Infinitely Losing My Edge
Yeah, I'm losing my edge.
I'm losing my edge.
The kids are coming up from behind.
I'm losing my edge.
I'm losing my edge to the kids from Samoa and from Taipei.
But I was there.
I was there in 1962.
I was there at the first Guess Who show in Winnipeg.
I'm losing my edge.
I'm losing my edge to the kids whose footsteps I hear when they get on the decks.
I'm losing my edge to the internet seekers who can tell me every member of every good group from 1964 to 1976.
I'm losing my edge.
To all the kids in Columbus and Paris.
I'm losing my edge to the art-school Portland kids in little jackets and borrowed nostalgia for the unremembered nineties.
I'm losing my edge.
I'm losing my edge.
I can hear the footsteps every night on the decks.
But I was there.
I was there in 1976 at the first Feelies practice in a loft in Haledon.
I was working on the sitar sounds with much patience.
I was there when Captain Beefheart started up his first band.

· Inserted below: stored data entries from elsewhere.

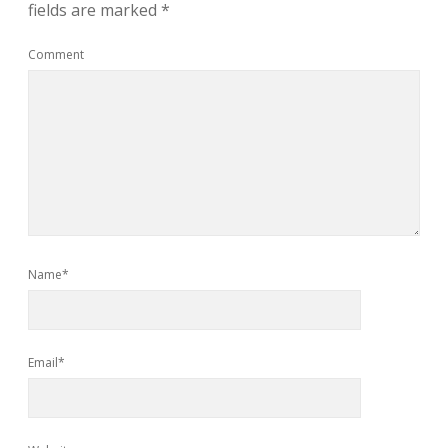
fields are marked
*
Comment
Name*
Email*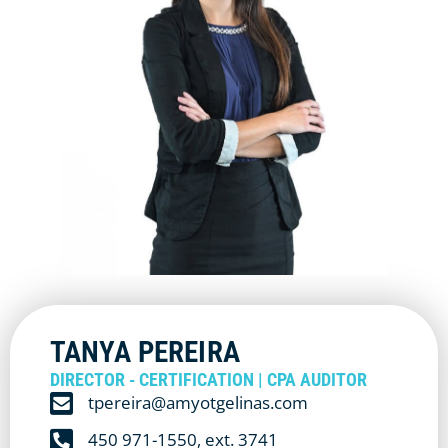
TANYA PEREIRA
DIRECTOR - CERTIFICATION | CPA AUDITOR
tpereira@amyotgelinas.com
450 971-1550, ext. 3741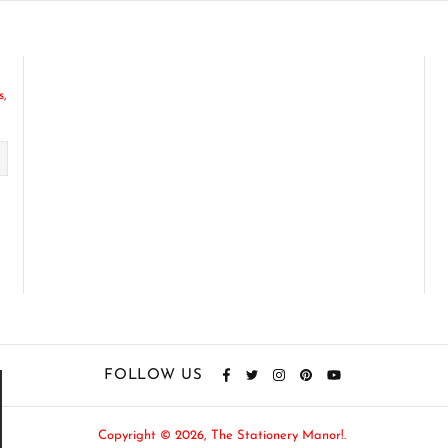
s,
FOLLOW US
Copyright © 2026,
The Stationery Manor!
.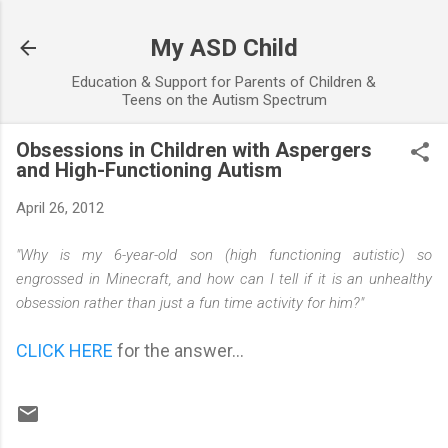
Skip to main content
My ASD Child
Education & Support for Parents of Children &
Teens on the Autism Spectrum
Obsessions in Children with Aspergers
and High-Functioning Autism
April 26, 2012
"Why is my 6-year-old son (high functioning autistic) so
engrossed in Minecraft, and how can I tell if it is an unhealthy
obsession rather than just a fun time activity for him?"
CLICK HERE
for the answer...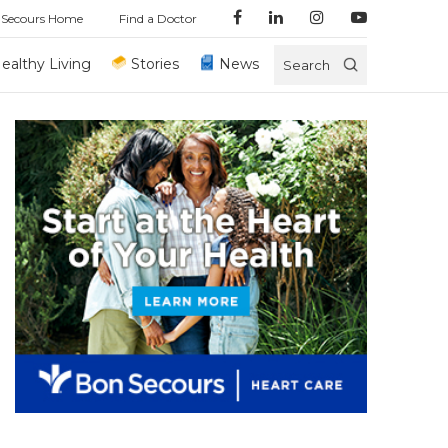
 Secours Home
Find a Doctor
ealthy Living
Stories
News
Search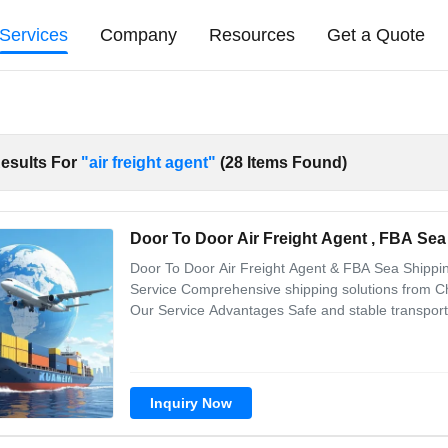
Services
Company
Resources
Get a Quote
esults For
"air freight agent"
(28 Items Found)
Door To Door Air Freight Agent , FBA Sea
Door To Door Air Freight Agent & FBA Sea Shippi
Service Comprehensive shipping solutions from Ch
Our Service Advantages Safe and stable transport
and taxes Cost-effective and professional Convenie
comprehensive service Comprehensive
Inquiry Now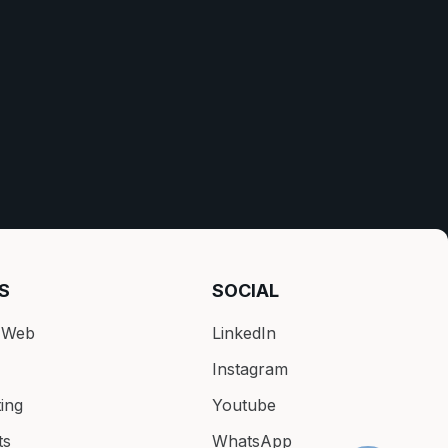
S
SOCIAL
k Web
LinkedIn
Instagram
ing
Youtube
ts
WhatsApp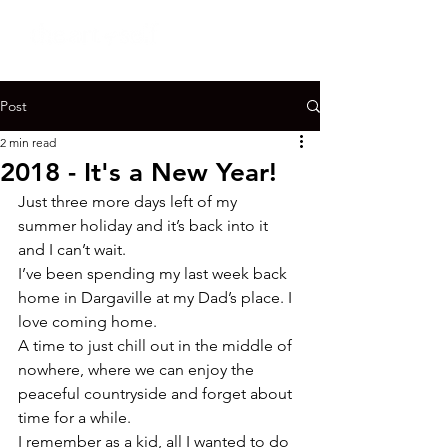
Post
2 min read
2018 - It's a New Year!
Just three more days left of my 
summer holiday and it’s back into it 
and I can’t wait.

I’ve been spending my last week back 
home in Dargaville at my Dad’s place. I 
love coming home.

A time to just chill out in the middle of 
nowhere, where we can enjoy the 
peaceful countryside and forget about 
time for a while.
I remember as a kid, all I wanted to do 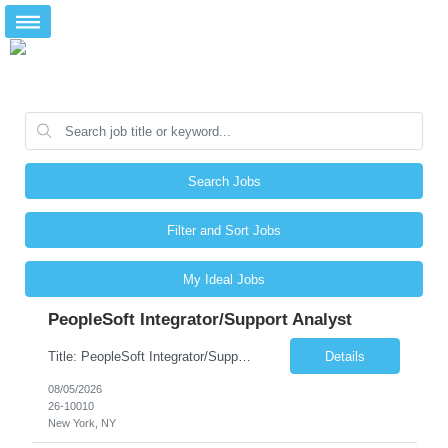
Search Jobs
Filter and Sort Jobs
My Ideal Jobs
PeopleSoft Integrator/Support Analyst
Title: PeopleSoft Integrator/Support Analyst Location: (These roles are remote, however, there will be some onsite work required as is necessary.) Duration: 12 months (37.50 hrs/week) Client is seeking a Kronos Senior Business Analyst Lead to support the upgrade from Kronos Workforce Central to UKG Pro Workforce Management (WFM). This role involves consolidating five WFC instances into a ...
Details
08/05/2026
26-10010
New York, NY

I told him, "Don't do it that way. You'll never make a dime."
I was there.
I was the first guy playing The Martian to the rap kids.
I played it at the Roxy.
Everybody thought I was crazy.
We all know.
I was there.
I was there.
I've never been wrong.
But I'm losing my edge to better-looking people with better ideas and more talent.
And they're actually really, really nice.
I'm losing my edge.
I heard you have a compilation of every good song ever done by anybody.
Every great song by The Saints. All the underground hits.
All Peter Gordon & Love of Life Orchestra tracks. I heard you have a vinyl of every London Community Gospel Choir record on German import.
I heard that you have a white label of every seminal jazz hit - 1985, '86, '87.
I heard that you have a CD compilation of every good '60s cut and another box set from the '90s.
I hear you're buying a synthesizer and a guitar and are throwing your macbook out the window because you want to make something real. You want to make a Roxette record.
I hear that you and your band have sold your güiro and bought a harpsichord.
I hear that you and your band have sold your harpsichord and bought a güiro.
I hear everybody that you know is more relevant than everybody that I know.
But have you seen my records?
Vladislav Delay,
Ultimate Spinach,
Ten City,
Ultravox,
Camron Feat. Jay Z And Juelz,
The Young Rascals,
Sam Rivers,
The Five Americans,
Liaisons Dangereuses,
FM Einheit,
Metal Thangz,
Idris Muhammad,
The Divine Comedy,
The Residents,
Scott Walker,
Depeche Mode,
The Wake,
Patti Smith,
Skriet,
Bush Tetras,
Hot Snakes,
Urselle,
Lebanon Hanover,
Ohio Players,
The Mojo Men,
Underground Resistance,
The Offenders,
Sun Ra Arkestra,
Donald Byrd,
Silicon Teens,
DJ Style,
The Neon Judgement,
The Real Kids,
Television Personalities,
Electric Light Orchestra,
Sarah Menescal,
Slick Rick,
Lou Reed,
H. Thieme,
Tubeway Army,
Kenny Larkin,
Siglo XX,
Dawn Penn,
Eve St. Jones,
Sister Nancy,
Sixth Finger,
Letta Mbulu,
Ornette Coleman,
Laurel Aitken,
Amon Düül,
This Heat,
Peter & Gordon,
Section 25,
Wolf Eyes,
Wire,
Skarface,
Robert Hood,
The Moody Blues,
Sandy B,
Clear Light,
Royal Trux,
Half Japanese,
Gong, Gong, Gong, Gong.
You don't know what you really want.
You don't know what you really want.
You don't know what you really want.
You don't know what you really want.
You don't know what you really want.
You don't know what you really want.
You don't know what you really want.
You don't know what you really want.
You don't know what you really want.
You don't know what you really want.
You don't know what you really want.
You don't know what you really want.
You don't know what you really want.
You don't know what you really want.
You don't know what you really want.